- Items in a dataset -

================

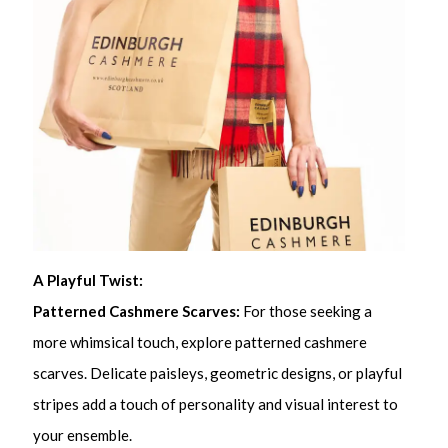
A Playful Twist:
Patterned Cashmere Scarves:
For those seeking a
more whimsical touch, explore patterned cashmere
scarves. Delicate paisleys, geometric designs, or playful
stripes add a touch of personality and visual interest to
your ensemble.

================

Reproduce the text of the items above with every instance of "ensemble" swapped for "outfit" and all other wording left as it stands. Omit the pictures from your answer.

- Answer to this exercise -
A Playful Twist:
Patterned Cashmere Scarves:
For those seeking a
more whimsical touch, explore patterned cashmere
scarves. Delicate paisleys, geometric designs, or playful
stripes add a touch of personality and visual interest to
your outfit.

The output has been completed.